Linkage analysis and comparative mapping of canine progressive rod-cone degeneration (prcd) establishes potential locus homology with retinitis pigmentosa (RP17) in humans

Abstract

Progressive rod-cone degeneration (prcd) is the most widespread hereditary retinal disease leading to blindness in dogs and phenotypically is the canine counterpart of retinitis pigmentosa (RP) in humans. In previous efforts to identify the genetic locus for prcd, the canine homologs for many of the genes causally associated with RP in humans, such as RHO, PDE6B, and RDS/peripherin, have been excluded. In parallel with a recent undertaking to establish a framework map of the canine genome, multiple prcd-informative pedigrees have been typed with a panel of more than 100 anchor loci and microsatellite-based markers. Identification of a linkage group flanking prcd ([TK1, GALK1, prcd]-[MYL4, C09.173, C09.2263]-RARA-C09.250-C09.474-NF1) localizes prcd close to the centromeric end of canine chromosome 9 (CFA9), and excludes RARA as a candidate gene. The conserved synteny of this region of CFA9 and distal human chromosome 17q establishes the potential locus homology of prcd in the dog with RP17, a human retinitis pigmentosa locus for which no gene has yet been identified. Assignment of the prcd disease locus to an identified canine autosome represents a powerful application of the developing canine linkage map in medical genetics. The usefulness of this approach is further demonstrated by identification of the correspondence of the prcd interval to homologous human and mouse chromosomal regions. The rapid progress that is now occurring in the field of canine genetics will expedite the identification of the genes underlying many of the inherited traits and diseases that make the dog a unique asset for the study of mammalian traits.

Figure 1

Pedigrees of prcd-informative three-generation families 1–6, 8, and 9, used in linkage studies. Circles represent females, squares represent males, open symbols indicate homozygous normal at prcd locus, solid symbols indicate prcd-affected, and half-filled symbols indicate prcd heterozygous. The hatched symbol in family 1 indicates a sibling for whom prcd phenotype could not be reliably ascertained. Although shown as separate pedigrees, these families together form part of a much larger prcd colony.

Figure 2

(A) Pedigree of prcd-informative family 7, with haplotype data. The order of loci is according to results of two-point linkage analyses in the present study. For the prcd locus, p indicates disease allele and + indicates wild-type allele.
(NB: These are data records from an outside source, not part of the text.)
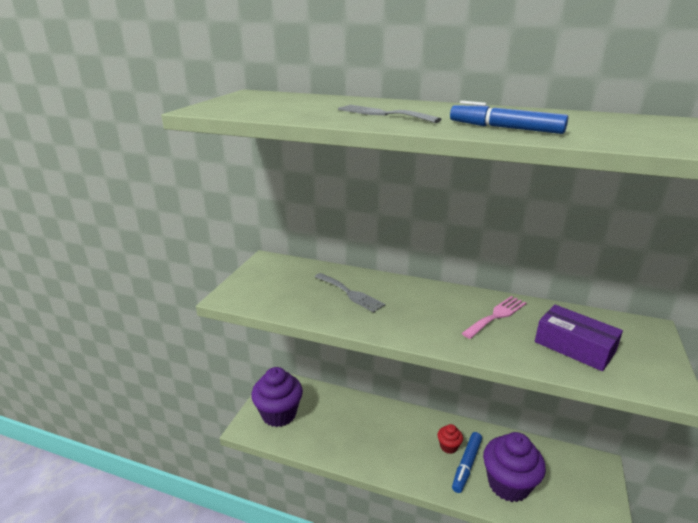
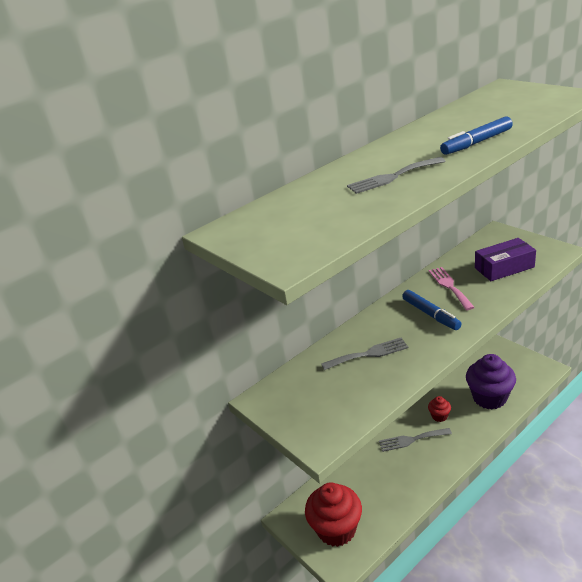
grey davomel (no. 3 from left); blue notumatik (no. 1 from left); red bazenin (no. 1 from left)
For MYL4, allele numbers are assigned as described in the text. For all other loci, allele numbers were assigned according to ref. . Loci 173, 2263, 474, and 250 represent microsatellite markers C09.173, C09.2263, C09.474, and C09.250, respectively. Haplotypes demonstrating recombination events are indicated (—∗), although indicated position does not always correspond to the only possible site of the recombination. (B) Pedigree of sire of F₂ litter in family 3, with haplotypes indicating that this individual received a TK1–prcd–MYL4 recombinant chromosome from his dam. Although this recombination can equally be interpreted to have taken place between TK1 and prcd, or between prcd and MYL4, the haplotypes also indicate that two different TK1 alleles are segregating in phase with prcd in this dog’s pedigree.

Figure 3

Linkage map of the prcd interval on canine chromosome 9 (CFA9). The location of prcd is shown relative to that of nine loci corresponding to type I and II markers. Loci listed on a single line indicate no recombinations observed between these markers in the present study. TK1 and GALK1/prcd are on separate lines but at a single location because, although no obligate recombinations were observed in this interval, indications of possible recombinations between TK1 and prcd were detected. Order and distances (in cM, centimorgans) shown are based on two-point linkage analyses of the data in this study.